▸ **SELECTED PASSAGE**:
....................
Writer's picture: Madilynne ClarkMadilynne Clark

Updated: 15 hours ago



The growing leviathan of government red tape constrains American individuals and businesses, drains taxpayer purses, stifles economic progress and discourages self-reliance. If this makes you angry, you should probably avoid Pocatello, Idaho where it has been illegal not to smile since 1948 (though the existing law was out of humor, it remained on the books).

 

But in all seriousness, the states are the proving grounds for well-structured regulatory reform, with Idaho and Montana leading the way. These states are implementing the three essential pillars of regulatory reform: legislative oversight, executive responsibility, and judicial deference.

 

The governors and legislatures of Idaho and Montana recognize the critical necessity of adopting regulatory reform. Their examples of strong executive oversight of rulemaking and limiting bureaucracy and of legislatures increasing their lawmaking stewardship have improved the state economies and fostered potential growth in the region.
....................
▸ **SHORT PROBLEM 1**:
According to the passage on regulatory reform, why should a reader angered by government red tape avoid Pocatello, Idaho? Answer in one to three sentences.
The regulatory reform passage and the listing come from unrelated sources.

▸ **DATA FOR THIS EXERCISE**:
....................
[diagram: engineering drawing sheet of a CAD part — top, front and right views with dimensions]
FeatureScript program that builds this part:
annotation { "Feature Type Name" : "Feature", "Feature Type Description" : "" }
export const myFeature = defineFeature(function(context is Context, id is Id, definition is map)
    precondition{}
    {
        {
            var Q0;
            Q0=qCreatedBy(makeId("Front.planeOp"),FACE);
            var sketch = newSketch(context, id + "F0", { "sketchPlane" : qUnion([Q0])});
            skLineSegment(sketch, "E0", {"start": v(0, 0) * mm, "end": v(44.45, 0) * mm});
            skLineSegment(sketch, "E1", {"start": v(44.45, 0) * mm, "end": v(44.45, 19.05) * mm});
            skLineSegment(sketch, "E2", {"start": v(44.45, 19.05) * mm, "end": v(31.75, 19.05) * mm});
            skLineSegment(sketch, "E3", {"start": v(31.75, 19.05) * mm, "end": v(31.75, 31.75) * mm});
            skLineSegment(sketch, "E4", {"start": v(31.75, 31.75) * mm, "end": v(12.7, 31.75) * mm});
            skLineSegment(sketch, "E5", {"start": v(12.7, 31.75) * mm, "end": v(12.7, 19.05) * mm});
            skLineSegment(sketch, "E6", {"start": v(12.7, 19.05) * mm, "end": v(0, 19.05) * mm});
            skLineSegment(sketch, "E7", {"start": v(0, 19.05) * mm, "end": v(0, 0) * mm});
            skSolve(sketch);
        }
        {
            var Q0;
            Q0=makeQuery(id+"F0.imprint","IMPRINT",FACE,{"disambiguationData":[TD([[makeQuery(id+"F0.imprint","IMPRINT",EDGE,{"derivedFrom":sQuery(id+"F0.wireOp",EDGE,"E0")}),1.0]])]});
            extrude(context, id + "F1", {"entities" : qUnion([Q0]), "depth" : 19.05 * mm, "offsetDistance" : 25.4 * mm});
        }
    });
....................
▸ **SHORT PROBLEM 2**:
Return the listing verbatim from its first line through the line that contains "extrude(context, id +", with both of those lines included.

▸ **PROBLEM SOLUTION 1**:
It has been illegal not to smile in Pocatello since 1948. Although the law fell out of humor, it remained on the books.

▸ **PROBLEM SOLUTION 2**:
[diagram: engineering drawing sheet of a CAD part — top, front and right views with dimensions]
FeatureScript program that builds this part:
annotation { "Feature Type Name" : "Feature", "Feature Type Description" : "" }
export const myFeature = defineFeature(function(context is Context, id is Id, definition is map)
    precondition{}
    {
        {
            var Q0;
            Q0=qCreatedBy(makeId("Front.planeOp"),FACE);
            var sketch = newSketch(context, id + "F0", { "sketchPlane" : qUnion([Q0])});
            skLineSegment(sketch, "E0", {"start": v(0, 0) * mm, "end": v(44.45, 0) * mm});
            skLineSegment(sketch, "E1", {"start": v(44.45, 0) * mm, "end": v(44.45, 19.05) * mm});
            skLineSegment(sketch, "E2", {"start": v(44.45, 19.05) * mm, "end": v(31.75, 19.05) * mm});
            skLineSegment(sketch, "E3", {"start": v(31.75, 19.05) * mm, "end": v(31.75, 31.75) * mm});
            skLineSegment(sketch, "E4", {"start": v(31.75, 31.75) * mm, "end": v(12.7, 31.75) * mm});
            skLineSegment(sketch, "E5", {"start": v(12.7, 31.75) * mm, "end": v(12.7, 19.05) * mm});
            skLineSegment(sketch, "E6", {"start": v(12.7, 19.05) * mm, "end": v(0, 19.05) * mm});
            skLineSegment(sketch, "E7", {"start": v(0, 19.05) * mm, "end": v(0, 0) * mm});
            skSolve(sketch);
        }
        {
            var Q0;
            Q0=makeQuery(id+"F0.imprint","IMPRINT",FACE,{"disambiguationData":[TD([[makeQuery(id+"F0.imprint","IMPRINT",EDGE,{"derivedFrom":sQuery(id+"F0.wireOp",EDGE,"E0")}),1.0]])]});
            extrude(context, id + "F1", {"entities" : qUnion([Q0]), "depth" : 19.05 * mm, "offsetDistance" : 25.4 * mm});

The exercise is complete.